How to check the AP of every category in COCOMetric?

Just set test_evaluator.classwise to True or add --cfg-options test_evaluator.classwise=True when running the test script.

Why doesn't MMYOLO support the auto-learning rate scaling feature as MMDet?

It is because the YOLO series algorithms are not very well suited for linear scaling. We have verified on several datasets that the performance is better without the auto-scaling based on batch size.

Why is the weight size of my trained model larger than the official one?

The reason is that user-trained weights usually include extra data such as optimizer, ema_state_dict, and message_hub, which are removed when we publish the models. While on the contrary, the weight users trained by themselves are kept. You can use the publish_model.py to remove these unnecessary components.

Why does the RTMDet cost more graphics memory during the training than YOLOv5?

It is due to the assigner in RTMDet. YOLOv5 uses a simple and efficient shape-matching assigner, while RTMDet uses a dynamic soft label assigner for entire batch computation. Therefore, it consumes more memory in its internal cost matrix, especially when there are too many labeled bboxes in the current batch.
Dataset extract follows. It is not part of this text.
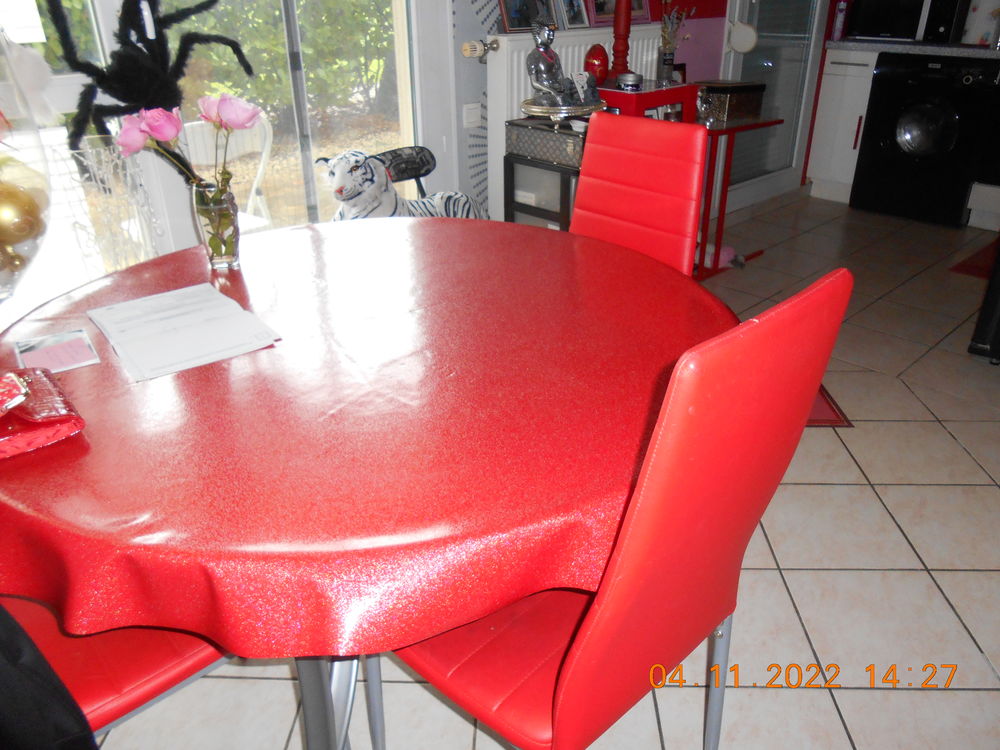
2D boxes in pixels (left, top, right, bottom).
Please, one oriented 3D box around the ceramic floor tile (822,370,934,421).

We are considering solving this problem soon.

Do I need to reinstall MMYOLO after modifying some code?

Without adding any new python code, and if you installed the MMYOLO by mim install -v -e ., any new modifications will take effect without reinstalling. However, if you add new python codes and are using them, you need to reinstall with mim install -v -e ..

How to use multiple versions of MMYOLO to develop?

If users have multiple versions of the MMYOLO, such as mmyolo-v1 and mmyolo-v2. They can specify the target version of their MMYOLO by using this command in the shell:

PYTHONPATH="$(dirname $0)/..":$PYTHONPATH

Users can unset the PYTHONPATH when they want to reset to the default MMYOLO by this command:

unset PYTHONPATH

How to save the best checkpoints during the training?

Users can choose what metrics to filter the best models by setting the default_hooks.checkpoint.save_best in the configuration. Take the COCO dataset detection task as an example. Users can customize the default_hooks.checkpoint.save_best with these parameters:

auto works based on the first evaluation metric in the validation set.
coco/bbox_mAP works based on bbox_mAP.
coco/bbox_mAP_50 works based on bbox_mAP_50.
coco/bbox_mAP_75 works based on bbox_mAP_75.
coco/bbox_mAP_s works based on bbox_mAP_s.
coco/bbox_mAP_m works based on bbox_mAP_m.
coco/bbox_mAP_l works based on bbox_mAP_l.

In addition, users can also choose the filtering logic by setting default_hooks.checkpoint.rule in the configuration. For example, default_hooks.checkpoint.rule=greater means that the larger the indicator is, the better it is. More details can be found at checkpoint_hook.

How to train and test with non-square input sizes?

The default configurations of the YOLO series algorithms are mostly squares like 640x640 or 1280x1280. However, if users want to train with a non-square shape, they can modify the image_scale to the desired value in the configuration. A more detailed example could be found at yolov5_s-v61_fast_1xb12-40e_608x352_cat.py.